Today marks the official end of my holiday season, and with it comes the end of bad eating. This holiday season was better than most for me, but there were still a lot more cookies than I’d care to admit to. As I often do at this time of year, I’m shoring up my eating habits. But this January I’m trying something I’ve never done before: an elimination diet.
For those not familiar, an elimination diet consists of two phases: In the Restriction Phase, I’ll cut out many categories of foods that could be causing adverse reactions in my body for a set period of time. Then, during the Challenge Phase, I’ll slowly bring them back one by one, monitoring how each one makes me feel. The idea is to identify those foods or classes of food that might be causing trouble. The purported conditions that may be affected by diet ranges from low energy, to digestive issues, to a compromised immune system, to neurological dysfunction and many more. While there isn’t much scientific evidence supporting a cause-and-effect relationship between certain foods and certain maladies, there many studies that show a correlation between foods or food compounds and various conditions. An elimination diet is a relatively easy and safe way for individuals to rule out food as the cause of a certain condition either before seeking medical screening or testing, or after medical testing has failed to produce any results.
I’ve decided to try it out because, although I eat a pretty healthy diet, I don’t always feel as energetic as I’d like. My doctor and I already ruled out any nutritional deficiency with blood work last year, so I’m hypothesizing that my low energy levels could be due to either poor sleep quality, or perhaps to something I’m eating that my body doesn’t like. Over the next month, I aim to find out.

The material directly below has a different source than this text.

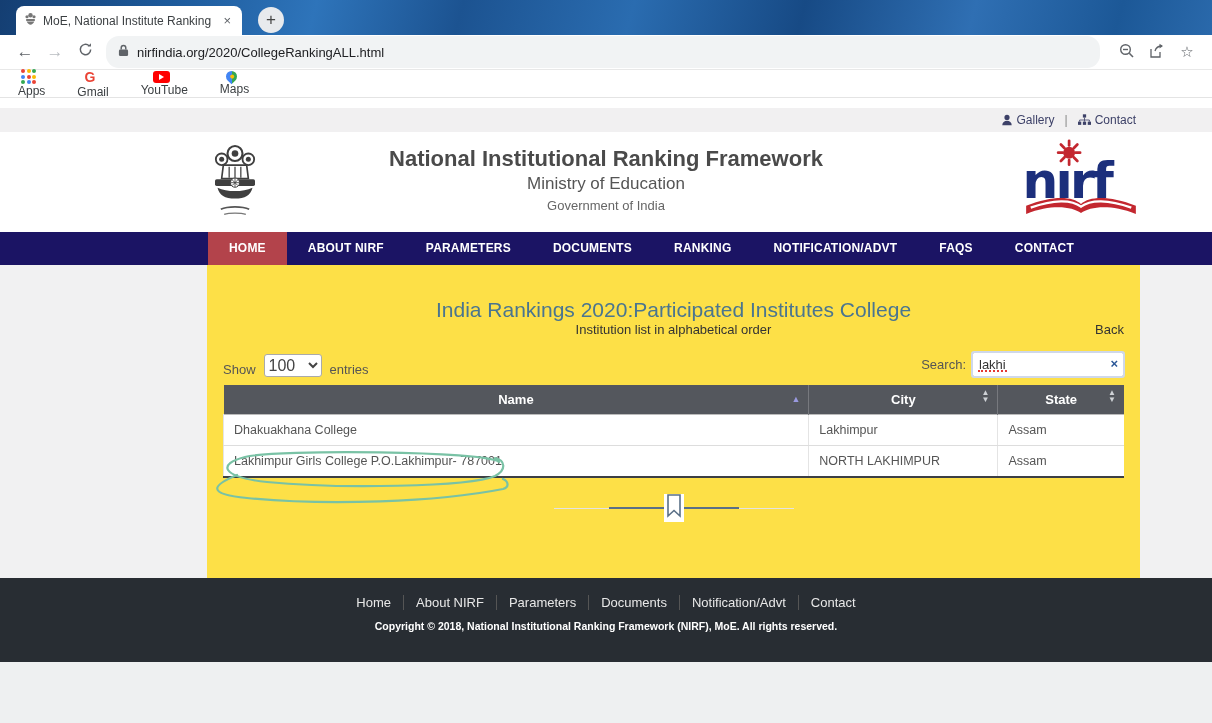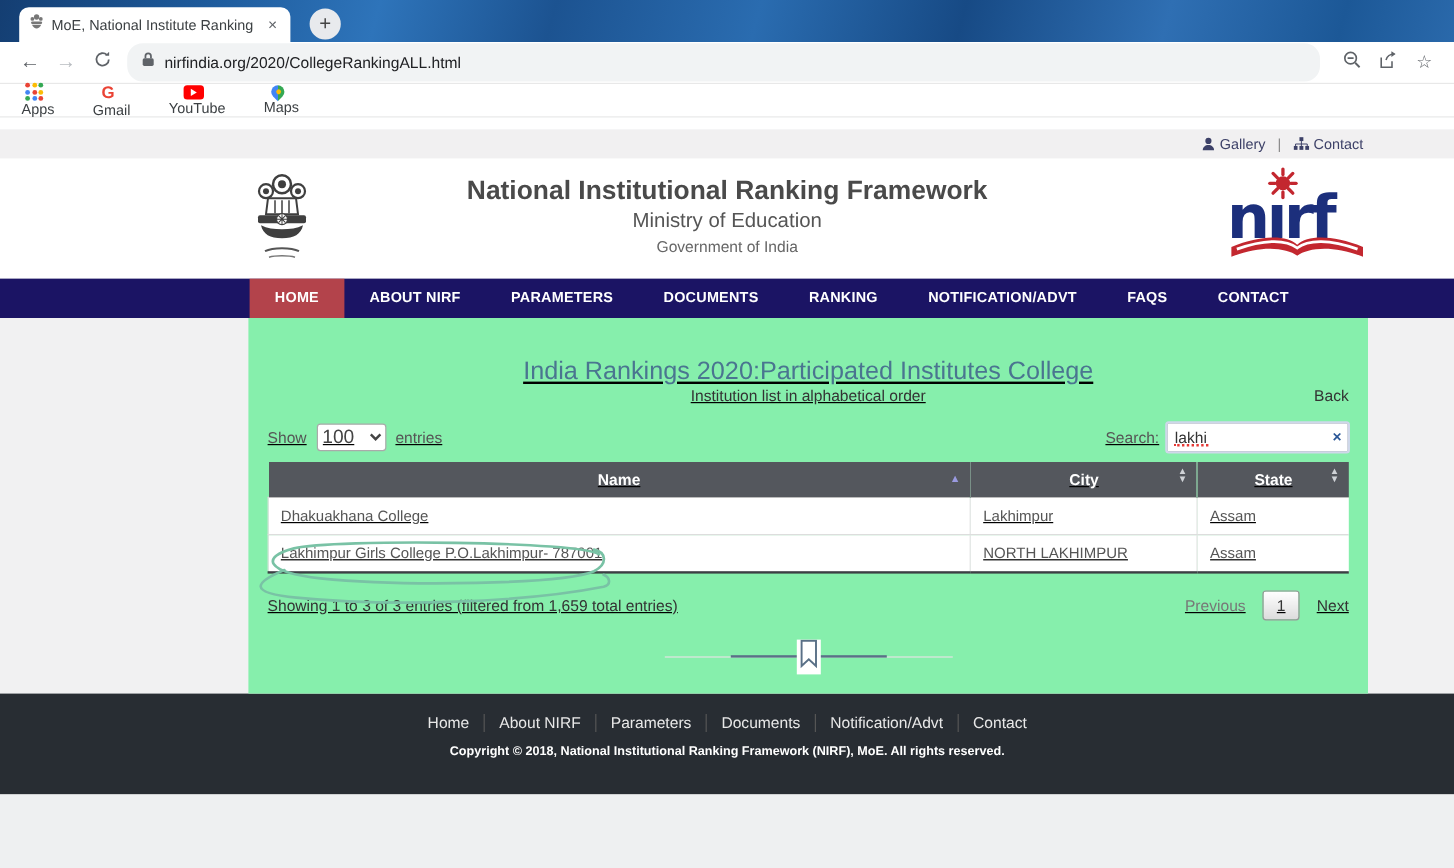"India Rankings 2020:Participated" .container { background: #86efac -> #fde047; text-decoration: underline -> none }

I’m using the list found here (pages 4 and 5) as a general guideline, but of course, I won’t eat any animal protein, since I follow a vegan diet. I’m also cherry picking a bit from other elimination diet lists I’ve found that will allow me to eat all fruit except for oranges and orange juice.
The diet is quite restrictive, in terms of what it cuts out, but one thing I noticed when looking at the list is that if one is accustomed to eating a whole food, plant-based diet, this is actually pretty similar. I can load up on pseudo grains (quinoa, millet and amaranth), beans, lentils, nuts and seeds and have almost all the fruits and vegetables my heart desires. The toughest part for me will be abstaining from nightshade fruits and vegetables – tomatoes, peppers, eggplant and potatoes. It makes me a little nervous: I love tomatoes and peppers, but what if they don’t love me?
I’ll check in every few days with a post update to let you know how it’s going. So far, I’ve made it through breakfast and lunch and I feel quite well. We’ll see how I’m holding up in four or five days, though.